Task description:
Count the lines in the records below that contain the string "filled". Give only the number.

Data to process:
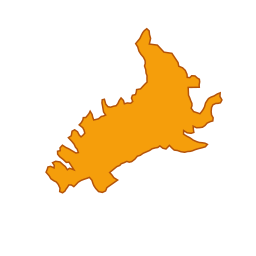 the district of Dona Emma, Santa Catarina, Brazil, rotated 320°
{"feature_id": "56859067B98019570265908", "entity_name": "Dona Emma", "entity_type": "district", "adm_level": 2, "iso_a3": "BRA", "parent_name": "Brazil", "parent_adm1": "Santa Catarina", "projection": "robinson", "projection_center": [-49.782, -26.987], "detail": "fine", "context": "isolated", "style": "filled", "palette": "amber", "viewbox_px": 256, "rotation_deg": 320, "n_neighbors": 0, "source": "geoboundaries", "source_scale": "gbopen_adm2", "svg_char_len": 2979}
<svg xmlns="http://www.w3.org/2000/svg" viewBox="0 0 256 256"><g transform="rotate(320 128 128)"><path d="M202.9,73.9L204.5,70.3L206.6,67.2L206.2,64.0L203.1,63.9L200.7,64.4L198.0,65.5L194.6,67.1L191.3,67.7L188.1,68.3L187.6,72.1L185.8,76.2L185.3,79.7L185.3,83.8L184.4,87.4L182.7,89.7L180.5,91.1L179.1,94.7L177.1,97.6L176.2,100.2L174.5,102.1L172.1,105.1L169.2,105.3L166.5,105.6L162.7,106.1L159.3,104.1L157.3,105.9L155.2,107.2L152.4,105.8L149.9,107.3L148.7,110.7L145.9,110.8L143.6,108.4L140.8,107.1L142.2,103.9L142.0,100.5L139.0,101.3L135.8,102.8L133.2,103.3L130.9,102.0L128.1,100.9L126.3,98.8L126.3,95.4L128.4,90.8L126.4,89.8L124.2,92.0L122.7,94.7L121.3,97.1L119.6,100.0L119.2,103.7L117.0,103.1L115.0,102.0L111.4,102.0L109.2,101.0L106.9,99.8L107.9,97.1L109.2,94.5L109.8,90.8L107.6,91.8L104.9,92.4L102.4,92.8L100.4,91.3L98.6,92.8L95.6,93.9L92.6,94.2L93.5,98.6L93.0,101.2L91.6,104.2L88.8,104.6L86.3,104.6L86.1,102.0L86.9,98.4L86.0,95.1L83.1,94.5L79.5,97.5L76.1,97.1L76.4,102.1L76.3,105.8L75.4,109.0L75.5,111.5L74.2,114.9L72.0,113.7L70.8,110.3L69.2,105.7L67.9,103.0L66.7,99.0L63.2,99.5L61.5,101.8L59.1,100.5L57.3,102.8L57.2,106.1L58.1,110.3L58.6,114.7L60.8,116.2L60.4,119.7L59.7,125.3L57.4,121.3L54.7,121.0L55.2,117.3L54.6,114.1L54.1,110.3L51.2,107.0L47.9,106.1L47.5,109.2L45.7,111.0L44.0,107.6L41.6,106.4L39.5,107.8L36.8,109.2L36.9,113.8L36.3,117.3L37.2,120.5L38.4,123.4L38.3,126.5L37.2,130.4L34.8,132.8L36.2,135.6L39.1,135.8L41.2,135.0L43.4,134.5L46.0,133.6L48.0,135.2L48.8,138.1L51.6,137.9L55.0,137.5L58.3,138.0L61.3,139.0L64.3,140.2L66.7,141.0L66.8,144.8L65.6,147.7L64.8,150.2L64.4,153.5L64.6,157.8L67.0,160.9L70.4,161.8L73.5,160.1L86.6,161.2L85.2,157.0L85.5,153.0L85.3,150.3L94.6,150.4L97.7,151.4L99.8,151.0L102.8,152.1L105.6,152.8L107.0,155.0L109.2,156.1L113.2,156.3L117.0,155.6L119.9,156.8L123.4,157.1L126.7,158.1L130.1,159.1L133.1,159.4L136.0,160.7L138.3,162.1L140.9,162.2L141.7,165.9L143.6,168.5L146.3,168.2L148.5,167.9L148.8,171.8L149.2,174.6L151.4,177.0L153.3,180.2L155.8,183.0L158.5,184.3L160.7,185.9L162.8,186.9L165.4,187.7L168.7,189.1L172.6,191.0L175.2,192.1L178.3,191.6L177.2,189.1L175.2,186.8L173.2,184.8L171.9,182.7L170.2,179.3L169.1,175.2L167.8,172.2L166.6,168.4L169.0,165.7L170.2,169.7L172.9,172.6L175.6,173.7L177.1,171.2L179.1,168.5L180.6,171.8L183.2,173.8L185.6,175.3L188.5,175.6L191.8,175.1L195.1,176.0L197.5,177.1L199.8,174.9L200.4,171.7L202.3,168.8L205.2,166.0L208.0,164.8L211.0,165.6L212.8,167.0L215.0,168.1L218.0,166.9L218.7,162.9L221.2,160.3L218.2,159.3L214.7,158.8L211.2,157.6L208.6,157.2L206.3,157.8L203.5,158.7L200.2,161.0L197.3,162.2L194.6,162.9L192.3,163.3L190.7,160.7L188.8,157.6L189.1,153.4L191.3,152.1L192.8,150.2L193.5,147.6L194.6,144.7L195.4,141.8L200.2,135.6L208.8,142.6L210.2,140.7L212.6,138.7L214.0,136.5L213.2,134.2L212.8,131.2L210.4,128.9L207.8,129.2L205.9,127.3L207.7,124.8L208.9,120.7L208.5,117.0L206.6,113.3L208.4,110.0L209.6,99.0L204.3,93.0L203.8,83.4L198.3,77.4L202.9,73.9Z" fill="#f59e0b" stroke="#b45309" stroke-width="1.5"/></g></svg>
--
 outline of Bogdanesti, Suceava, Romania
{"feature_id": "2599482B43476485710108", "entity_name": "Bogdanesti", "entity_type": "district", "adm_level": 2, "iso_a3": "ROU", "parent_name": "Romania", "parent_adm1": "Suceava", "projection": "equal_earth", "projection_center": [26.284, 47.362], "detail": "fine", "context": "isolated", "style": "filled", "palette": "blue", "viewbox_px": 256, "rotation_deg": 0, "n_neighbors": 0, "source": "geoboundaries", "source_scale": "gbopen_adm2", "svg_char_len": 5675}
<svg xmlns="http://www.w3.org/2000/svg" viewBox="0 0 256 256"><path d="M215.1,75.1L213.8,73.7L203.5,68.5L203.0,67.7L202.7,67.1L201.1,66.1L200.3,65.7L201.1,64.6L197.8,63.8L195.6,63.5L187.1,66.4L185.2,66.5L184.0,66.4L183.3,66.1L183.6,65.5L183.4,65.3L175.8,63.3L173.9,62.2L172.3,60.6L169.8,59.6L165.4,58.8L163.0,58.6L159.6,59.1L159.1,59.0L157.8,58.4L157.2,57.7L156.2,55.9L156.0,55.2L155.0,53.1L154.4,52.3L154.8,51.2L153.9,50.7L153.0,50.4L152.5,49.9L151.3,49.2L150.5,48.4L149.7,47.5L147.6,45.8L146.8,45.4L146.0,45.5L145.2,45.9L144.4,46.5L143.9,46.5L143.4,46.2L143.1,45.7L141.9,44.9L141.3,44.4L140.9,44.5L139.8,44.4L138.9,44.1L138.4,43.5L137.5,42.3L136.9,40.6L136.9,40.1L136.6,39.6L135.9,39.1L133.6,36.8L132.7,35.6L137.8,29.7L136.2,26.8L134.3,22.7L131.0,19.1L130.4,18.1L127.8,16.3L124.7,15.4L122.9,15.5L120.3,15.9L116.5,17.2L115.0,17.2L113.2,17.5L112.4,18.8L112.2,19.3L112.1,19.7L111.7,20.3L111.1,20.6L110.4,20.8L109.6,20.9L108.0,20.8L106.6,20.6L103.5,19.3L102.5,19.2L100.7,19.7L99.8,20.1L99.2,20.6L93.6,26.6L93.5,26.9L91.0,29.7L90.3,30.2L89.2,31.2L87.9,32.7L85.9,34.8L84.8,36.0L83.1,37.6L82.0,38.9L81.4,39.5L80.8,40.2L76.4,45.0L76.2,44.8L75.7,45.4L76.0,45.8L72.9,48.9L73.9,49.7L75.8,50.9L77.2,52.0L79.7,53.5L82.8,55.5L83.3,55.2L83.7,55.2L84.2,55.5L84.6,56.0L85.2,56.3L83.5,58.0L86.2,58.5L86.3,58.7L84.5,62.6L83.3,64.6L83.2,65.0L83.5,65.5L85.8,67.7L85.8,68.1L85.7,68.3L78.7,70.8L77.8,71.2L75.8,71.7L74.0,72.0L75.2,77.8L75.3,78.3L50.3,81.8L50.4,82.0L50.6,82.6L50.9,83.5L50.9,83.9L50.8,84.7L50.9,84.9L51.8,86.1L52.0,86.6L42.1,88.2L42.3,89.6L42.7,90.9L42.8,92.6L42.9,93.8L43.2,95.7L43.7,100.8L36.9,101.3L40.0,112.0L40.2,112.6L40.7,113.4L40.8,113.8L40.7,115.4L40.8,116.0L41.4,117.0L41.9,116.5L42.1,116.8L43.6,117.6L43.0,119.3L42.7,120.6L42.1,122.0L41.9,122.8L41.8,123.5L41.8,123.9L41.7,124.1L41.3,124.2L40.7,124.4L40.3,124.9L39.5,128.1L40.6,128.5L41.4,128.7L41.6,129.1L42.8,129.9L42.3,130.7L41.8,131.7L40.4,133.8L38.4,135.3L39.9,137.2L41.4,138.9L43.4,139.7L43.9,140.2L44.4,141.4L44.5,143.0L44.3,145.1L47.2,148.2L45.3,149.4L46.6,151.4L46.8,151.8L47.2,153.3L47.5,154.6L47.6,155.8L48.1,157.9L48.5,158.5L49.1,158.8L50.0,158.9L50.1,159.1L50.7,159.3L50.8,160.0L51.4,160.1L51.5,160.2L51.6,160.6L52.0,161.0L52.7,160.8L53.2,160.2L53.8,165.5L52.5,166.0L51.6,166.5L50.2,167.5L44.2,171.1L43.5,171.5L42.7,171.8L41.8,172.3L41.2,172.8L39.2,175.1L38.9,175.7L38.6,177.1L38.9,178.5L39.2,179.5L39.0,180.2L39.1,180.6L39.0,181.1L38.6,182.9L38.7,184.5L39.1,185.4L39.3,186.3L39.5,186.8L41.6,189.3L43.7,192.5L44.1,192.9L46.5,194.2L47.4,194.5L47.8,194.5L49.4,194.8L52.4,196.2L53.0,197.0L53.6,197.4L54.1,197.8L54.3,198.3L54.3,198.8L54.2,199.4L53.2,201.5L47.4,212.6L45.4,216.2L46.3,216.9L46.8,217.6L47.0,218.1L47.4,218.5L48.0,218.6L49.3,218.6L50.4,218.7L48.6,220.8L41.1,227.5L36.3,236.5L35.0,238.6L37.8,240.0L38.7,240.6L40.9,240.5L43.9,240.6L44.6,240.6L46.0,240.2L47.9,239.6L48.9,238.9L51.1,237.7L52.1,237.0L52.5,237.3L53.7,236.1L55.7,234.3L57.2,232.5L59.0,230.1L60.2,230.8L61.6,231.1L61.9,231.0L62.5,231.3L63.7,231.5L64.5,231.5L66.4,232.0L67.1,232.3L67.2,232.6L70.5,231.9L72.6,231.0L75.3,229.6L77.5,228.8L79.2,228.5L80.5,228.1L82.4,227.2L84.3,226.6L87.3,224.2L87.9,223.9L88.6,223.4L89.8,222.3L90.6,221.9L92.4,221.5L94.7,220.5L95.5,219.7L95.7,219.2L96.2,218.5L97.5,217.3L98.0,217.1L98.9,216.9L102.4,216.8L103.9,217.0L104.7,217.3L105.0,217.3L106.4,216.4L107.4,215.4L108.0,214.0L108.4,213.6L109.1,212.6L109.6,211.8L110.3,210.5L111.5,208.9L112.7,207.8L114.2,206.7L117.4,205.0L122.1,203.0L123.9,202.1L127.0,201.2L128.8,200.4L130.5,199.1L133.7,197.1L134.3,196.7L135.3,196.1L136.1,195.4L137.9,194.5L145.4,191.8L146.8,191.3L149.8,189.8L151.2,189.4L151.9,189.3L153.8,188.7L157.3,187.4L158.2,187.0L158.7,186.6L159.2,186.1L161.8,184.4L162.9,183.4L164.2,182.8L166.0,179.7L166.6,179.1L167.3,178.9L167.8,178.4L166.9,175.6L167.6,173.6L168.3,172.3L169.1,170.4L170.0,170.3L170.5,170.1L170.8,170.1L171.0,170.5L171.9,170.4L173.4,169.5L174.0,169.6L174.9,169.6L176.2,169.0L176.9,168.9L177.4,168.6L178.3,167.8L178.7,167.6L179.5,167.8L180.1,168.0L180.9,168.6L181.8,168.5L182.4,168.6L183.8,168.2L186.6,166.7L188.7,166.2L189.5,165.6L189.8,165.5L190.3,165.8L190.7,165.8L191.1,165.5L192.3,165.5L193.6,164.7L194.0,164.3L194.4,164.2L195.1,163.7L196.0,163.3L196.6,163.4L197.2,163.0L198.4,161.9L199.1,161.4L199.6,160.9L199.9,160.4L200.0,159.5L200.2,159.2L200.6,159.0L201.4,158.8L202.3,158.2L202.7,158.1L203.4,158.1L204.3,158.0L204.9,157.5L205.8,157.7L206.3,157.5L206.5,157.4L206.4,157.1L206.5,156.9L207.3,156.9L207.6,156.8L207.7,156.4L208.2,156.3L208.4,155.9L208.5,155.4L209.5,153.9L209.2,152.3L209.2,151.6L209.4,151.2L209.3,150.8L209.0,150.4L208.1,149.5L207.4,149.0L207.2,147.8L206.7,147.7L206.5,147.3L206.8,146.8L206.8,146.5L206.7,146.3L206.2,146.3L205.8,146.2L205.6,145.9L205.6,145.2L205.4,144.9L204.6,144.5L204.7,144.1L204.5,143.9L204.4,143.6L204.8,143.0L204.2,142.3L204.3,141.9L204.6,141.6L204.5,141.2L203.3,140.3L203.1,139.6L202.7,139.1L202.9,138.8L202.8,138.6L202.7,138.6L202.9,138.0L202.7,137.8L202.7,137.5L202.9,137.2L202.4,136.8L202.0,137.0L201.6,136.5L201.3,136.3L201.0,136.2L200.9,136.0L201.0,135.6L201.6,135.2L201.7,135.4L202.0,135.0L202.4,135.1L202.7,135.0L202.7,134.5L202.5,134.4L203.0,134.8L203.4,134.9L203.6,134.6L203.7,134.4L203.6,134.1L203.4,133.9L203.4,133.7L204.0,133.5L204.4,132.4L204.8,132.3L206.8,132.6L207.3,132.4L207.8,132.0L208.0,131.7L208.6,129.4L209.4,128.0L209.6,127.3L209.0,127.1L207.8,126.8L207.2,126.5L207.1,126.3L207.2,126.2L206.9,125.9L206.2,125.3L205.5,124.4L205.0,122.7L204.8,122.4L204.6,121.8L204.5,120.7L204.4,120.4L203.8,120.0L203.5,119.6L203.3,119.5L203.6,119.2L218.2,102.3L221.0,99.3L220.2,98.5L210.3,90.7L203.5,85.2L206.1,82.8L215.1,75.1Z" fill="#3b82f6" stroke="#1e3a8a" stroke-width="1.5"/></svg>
...
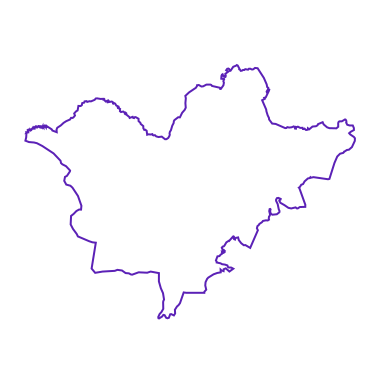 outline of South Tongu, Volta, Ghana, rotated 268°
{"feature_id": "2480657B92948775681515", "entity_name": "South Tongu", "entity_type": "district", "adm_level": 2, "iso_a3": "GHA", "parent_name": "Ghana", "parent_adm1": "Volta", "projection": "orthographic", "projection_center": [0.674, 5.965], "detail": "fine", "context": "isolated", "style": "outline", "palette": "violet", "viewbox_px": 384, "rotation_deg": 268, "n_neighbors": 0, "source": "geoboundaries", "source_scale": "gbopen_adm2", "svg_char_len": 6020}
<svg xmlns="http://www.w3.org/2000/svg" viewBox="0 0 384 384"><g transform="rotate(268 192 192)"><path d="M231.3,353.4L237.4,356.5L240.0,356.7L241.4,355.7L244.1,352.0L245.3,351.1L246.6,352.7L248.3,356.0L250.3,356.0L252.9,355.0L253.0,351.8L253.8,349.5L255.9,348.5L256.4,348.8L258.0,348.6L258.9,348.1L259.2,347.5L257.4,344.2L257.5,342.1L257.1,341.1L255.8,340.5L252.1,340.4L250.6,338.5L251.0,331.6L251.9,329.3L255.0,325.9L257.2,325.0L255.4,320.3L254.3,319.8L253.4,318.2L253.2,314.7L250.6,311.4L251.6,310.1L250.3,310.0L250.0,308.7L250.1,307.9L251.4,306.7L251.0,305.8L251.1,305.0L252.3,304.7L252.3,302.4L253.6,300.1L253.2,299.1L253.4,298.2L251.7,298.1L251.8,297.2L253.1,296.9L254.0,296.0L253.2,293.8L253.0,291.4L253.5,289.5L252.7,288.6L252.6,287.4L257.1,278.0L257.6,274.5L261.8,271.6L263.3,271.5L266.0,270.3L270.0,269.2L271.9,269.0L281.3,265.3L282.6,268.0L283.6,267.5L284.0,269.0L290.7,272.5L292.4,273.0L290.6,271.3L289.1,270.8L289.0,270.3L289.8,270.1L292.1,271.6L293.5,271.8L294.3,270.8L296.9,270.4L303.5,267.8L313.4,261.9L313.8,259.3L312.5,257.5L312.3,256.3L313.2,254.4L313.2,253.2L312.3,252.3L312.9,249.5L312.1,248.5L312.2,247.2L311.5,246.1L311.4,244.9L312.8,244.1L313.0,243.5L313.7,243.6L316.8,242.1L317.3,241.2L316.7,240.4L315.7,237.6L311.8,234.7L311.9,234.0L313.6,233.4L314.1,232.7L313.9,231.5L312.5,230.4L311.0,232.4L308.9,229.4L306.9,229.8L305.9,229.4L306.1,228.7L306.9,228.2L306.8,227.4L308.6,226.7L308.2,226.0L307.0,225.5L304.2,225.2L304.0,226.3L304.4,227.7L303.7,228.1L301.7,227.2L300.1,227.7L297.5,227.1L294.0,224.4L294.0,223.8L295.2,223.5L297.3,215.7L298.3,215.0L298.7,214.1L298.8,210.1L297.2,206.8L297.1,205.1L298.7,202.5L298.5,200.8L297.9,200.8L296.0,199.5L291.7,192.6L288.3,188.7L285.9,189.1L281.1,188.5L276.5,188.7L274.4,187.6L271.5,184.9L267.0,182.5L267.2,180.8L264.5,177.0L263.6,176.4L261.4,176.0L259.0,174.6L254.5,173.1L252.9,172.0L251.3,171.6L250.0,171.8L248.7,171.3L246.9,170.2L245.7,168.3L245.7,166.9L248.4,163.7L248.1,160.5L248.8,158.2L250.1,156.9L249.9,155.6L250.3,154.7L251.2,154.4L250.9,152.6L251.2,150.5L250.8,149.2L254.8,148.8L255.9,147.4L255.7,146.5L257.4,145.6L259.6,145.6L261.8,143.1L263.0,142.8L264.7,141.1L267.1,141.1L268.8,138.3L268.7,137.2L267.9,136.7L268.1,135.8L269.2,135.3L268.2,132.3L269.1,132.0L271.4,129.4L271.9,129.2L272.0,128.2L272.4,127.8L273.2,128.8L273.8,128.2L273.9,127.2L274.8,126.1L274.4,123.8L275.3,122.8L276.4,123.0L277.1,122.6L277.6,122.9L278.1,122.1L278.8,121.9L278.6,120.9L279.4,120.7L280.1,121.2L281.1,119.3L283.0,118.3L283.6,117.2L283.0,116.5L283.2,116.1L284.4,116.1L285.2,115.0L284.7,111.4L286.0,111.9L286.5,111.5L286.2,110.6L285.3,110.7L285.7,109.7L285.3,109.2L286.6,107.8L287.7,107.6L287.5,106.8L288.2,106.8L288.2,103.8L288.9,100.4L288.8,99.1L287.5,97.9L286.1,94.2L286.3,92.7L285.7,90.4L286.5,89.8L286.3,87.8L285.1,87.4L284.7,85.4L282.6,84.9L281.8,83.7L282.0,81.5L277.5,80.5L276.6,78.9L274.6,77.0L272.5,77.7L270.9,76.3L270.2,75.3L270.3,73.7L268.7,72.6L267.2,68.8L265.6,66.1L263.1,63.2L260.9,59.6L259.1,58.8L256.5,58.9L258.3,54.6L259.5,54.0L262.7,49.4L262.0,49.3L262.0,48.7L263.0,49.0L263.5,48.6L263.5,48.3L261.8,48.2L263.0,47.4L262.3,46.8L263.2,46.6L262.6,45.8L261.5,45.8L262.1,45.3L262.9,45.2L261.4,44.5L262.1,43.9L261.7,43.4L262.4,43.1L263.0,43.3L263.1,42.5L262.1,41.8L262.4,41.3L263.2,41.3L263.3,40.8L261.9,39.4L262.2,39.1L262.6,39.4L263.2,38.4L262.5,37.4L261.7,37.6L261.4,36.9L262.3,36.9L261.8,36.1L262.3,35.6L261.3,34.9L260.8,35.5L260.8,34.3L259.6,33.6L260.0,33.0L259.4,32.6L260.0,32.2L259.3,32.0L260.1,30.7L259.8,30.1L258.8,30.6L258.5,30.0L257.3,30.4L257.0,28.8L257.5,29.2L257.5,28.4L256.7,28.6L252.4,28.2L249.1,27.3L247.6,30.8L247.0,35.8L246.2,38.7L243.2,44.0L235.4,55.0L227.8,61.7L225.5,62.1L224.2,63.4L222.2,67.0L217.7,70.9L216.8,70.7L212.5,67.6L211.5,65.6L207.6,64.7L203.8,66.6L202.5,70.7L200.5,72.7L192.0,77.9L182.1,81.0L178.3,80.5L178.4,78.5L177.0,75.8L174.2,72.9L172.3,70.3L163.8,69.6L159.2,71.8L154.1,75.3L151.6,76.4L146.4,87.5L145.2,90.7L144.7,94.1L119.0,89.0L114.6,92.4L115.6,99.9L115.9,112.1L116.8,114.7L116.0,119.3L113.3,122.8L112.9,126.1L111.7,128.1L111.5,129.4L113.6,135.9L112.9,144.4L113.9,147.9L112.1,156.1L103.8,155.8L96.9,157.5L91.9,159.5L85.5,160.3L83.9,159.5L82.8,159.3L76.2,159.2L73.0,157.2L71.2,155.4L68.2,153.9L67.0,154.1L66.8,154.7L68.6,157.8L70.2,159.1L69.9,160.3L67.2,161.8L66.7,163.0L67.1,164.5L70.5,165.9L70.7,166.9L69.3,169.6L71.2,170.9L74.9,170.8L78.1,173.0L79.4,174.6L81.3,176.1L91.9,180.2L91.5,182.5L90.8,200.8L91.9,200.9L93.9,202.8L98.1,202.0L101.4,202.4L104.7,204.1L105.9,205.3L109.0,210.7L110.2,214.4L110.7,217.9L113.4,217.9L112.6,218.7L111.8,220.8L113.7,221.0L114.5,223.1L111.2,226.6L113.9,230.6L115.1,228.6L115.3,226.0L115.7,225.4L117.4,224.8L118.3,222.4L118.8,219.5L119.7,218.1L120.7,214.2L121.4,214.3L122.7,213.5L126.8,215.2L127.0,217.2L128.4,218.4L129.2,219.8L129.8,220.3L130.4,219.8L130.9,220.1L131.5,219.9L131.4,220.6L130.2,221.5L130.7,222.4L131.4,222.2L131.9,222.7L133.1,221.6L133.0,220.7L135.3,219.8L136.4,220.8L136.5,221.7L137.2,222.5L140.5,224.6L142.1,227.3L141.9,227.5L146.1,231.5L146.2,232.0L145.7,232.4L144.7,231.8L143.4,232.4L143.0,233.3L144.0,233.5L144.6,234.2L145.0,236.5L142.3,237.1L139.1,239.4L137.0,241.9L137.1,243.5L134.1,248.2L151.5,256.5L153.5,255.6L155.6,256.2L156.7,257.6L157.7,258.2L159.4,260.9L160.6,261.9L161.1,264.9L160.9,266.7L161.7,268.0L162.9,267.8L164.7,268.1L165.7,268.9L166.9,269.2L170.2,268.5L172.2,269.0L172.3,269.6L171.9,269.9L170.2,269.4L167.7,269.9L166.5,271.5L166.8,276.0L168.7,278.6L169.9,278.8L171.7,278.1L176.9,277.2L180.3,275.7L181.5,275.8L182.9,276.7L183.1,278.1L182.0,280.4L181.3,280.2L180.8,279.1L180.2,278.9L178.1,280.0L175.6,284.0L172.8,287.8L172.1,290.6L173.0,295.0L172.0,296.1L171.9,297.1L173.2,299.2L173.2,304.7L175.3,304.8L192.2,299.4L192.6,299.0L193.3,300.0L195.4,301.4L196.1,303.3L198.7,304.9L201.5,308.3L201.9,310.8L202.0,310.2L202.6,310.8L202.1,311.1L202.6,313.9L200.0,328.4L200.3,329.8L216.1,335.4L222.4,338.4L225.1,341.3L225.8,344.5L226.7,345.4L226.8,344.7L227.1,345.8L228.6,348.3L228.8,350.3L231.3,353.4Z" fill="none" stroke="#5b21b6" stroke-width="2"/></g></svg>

Full answer:
2